• SUPPLIED MATERIAL

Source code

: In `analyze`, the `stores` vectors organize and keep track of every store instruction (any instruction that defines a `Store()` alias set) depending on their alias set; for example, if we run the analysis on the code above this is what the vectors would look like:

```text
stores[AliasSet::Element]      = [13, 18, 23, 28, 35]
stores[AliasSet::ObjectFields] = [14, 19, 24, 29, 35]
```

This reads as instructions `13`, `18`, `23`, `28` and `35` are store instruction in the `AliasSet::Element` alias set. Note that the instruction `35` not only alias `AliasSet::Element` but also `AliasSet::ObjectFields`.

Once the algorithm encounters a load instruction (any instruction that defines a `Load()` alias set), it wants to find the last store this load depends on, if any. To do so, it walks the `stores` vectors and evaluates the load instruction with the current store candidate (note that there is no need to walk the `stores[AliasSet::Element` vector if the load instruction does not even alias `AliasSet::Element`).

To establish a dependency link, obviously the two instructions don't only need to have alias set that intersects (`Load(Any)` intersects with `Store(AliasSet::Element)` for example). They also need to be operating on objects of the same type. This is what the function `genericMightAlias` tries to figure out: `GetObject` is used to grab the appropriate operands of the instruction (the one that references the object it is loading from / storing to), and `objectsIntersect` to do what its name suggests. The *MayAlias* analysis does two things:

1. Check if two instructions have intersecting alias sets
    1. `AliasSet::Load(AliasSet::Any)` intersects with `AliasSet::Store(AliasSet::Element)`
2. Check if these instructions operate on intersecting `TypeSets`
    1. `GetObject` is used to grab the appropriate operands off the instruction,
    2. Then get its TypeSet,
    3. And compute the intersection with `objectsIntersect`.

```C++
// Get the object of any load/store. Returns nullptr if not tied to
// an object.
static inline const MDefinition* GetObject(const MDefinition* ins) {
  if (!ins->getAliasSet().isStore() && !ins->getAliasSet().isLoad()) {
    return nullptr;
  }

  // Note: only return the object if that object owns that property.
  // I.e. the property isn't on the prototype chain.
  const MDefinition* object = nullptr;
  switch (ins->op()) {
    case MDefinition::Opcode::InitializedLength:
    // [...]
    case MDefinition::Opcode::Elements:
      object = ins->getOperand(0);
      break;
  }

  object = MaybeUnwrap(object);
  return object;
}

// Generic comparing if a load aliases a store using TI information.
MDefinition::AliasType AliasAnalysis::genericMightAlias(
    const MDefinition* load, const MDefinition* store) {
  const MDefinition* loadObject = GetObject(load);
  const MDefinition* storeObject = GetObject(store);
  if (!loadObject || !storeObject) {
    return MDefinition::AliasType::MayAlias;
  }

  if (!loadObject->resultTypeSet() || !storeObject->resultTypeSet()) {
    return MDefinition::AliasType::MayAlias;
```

• TASK TO CARRY OUT
Restate every record above, exactly, in full.

• RESULT
Source code

: In `analyze`, the `stores` vectors organize and keep track of every store instruction (any instruction that defines a `Store()` alias set) depending on their alias set; for example, if we run the analysis on the code above this is what the vectors would look like:

```text
stores[AliasSet::Element]      = [13, 18, 23, 28, 35]
stores[AliasSet::ObjectFields] = [14, 19, 24, 29, 35]
```

This reads as instructions `13`, `18`, `23`, `28` and `35` are store instruction in the `AliasSet::Element` alias set. Note that the instruction `35` not only alias `AliasSet::Element` but also `AliasSet::ObjectFields`.

Once the algorithm encounters a load instruction (any instruction that defines a `Load()` alias set), it wants to find the last store this load depends on, if any. To do so, it walks the `stores` vectors and evaluates the load instruction with the current store candidate (note that there is no need to walk the `stores[AliasSet::Element` vector if the load instruction does not even alias `AliasSet::Element`).

To establish a dependency link, obviously the two instructions don't only need to have alias set that intersects (`Load(Any)` intersects with `Store(AliasSet::Element)` for example). They also need to be operating on objects of the same type. This is what the function `genericMightAlias` tries to figure out: `GetObject` is used to grab the appropriate operands of the instruction (the one that references the object it is loading from / storing to), and `objectsIntersect` to do what its name suggests. The *MayAlias* analysis does two things:

1. Check if two instructions have intersecting alias sets
    1. `AliasSet::Load(AliasSet::Any)` intersects with `AliasSet::Store(AliasSet::Element)`
2. Check if these instructions operate on intersecting `TypeSets`
    1. `GetObject` is used to grab the appropriate operands off the instruction,
    2. Then get its TypeSet,
    3. And compute the intersection with `objectsIntersect`.

```C++
// Get the object of any load/store. Returns nullptr if not tied to
// an object.
static inline const MDefinition* GetObject(const MDefinition* ins) {
  if (!ins->getAliasSet().isStore() && !ins->getAliasSet().isLoad()) {
    return nullptr;
  }

  // Note: only return the object if that object owns that property.
  // I.e. the property isn't on the prototype chain.
  const MDefinition* object = nullptr;
  switch (ins->op()) {
    case MDefinition::Opcode::InitializedLength:
    // [...]
    case MDefinition::Opcode::Elements:
      object = ins->getOperand(0);
      break;
  }

  object = MaybeUnwrap(object);
  return object;
}

// Generic comparing if a load aliases a store using TI information.
MDefinition::AliasType AliasAnalysis::genericMightAlias(
    const MDefinition* load, const MDefinition* store) {
  const MDefinition* loadObject = GetObject(load);
  const MDefinition* storeObject = GetObject(store);
  if (!loadObject || !storeObject) {
    return MDefinition::AliasType::MayAlias;
  }

  if (!loadObject->resultTypeSet() || !storeObject->resultTypeSet()) {
    return MDefinition::AliasType::MayAlias;
```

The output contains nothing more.